** Opening Records shown block **
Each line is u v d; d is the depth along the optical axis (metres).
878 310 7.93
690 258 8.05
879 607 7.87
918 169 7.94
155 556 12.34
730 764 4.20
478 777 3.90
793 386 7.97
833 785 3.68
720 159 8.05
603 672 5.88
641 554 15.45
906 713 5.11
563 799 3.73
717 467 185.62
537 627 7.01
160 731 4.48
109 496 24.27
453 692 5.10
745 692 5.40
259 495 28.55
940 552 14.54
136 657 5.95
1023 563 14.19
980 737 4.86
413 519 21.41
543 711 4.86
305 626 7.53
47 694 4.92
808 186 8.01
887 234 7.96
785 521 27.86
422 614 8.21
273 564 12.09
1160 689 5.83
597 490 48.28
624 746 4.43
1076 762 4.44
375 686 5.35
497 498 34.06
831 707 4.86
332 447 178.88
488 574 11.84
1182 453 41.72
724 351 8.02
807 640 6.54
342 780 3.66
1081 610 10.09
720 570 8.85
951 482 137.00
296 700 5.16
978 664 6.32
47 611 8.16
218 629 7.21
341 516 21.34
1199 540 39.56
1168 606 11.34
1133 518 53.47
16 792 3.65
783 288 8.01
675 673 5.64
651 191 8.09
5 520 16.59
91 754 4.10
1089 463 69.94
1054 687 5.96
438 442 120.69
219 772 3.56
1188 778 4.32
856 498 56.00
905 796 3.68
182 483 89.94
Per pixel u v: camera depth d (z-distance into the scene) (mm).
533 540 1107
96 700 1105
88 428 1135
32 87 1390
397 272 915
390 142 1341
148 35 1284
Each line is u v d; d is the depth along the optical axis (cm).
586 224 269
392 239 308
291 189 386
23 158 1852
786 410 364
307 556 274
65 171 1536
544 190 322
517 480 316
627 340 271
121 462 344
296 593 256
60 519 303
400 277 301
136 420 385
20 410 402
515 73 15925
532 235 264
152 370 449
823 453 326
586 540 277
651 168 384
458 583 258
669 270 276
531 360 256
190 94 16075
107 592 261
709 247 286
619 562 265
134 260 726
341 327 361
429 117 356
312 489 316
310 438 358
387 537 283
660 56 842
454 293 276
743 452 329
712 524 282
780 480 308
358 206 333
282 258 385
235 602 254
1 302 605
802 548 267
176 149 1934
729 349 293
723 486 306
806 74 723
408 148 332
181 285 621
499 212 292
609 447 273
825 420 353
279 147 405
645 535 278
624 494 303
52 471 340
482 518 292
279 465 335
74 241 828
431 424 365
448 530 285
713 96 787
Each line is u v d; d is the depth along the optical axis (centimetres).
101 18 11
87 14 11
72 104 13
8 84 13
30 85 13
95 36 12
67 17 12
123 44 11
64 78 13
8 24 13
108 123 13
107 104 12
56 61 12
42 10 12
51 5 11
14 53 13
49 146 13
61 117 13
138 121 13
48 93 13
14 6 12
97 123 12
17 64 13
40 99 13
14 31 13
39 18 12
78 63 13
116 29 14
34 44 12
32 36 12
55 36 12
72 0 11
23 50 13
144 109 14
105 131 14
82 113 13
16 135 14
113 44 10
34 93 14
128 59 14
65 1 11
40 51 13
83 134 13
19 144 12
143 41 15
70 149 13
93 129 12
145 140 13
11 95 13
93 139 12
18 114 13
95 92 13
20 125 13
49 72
** Closing Records shown block **
Exercise prompt
Only lines containing "axis" belong in the answer; copy every such line from the records.

Worked solution
Each line is u v d; d is the depth along the optical axis (metres).
Each line is u v d; d is the depth along the optical axis (cm).
Each line is u v d; d is the depth along the optical axis (centimetres).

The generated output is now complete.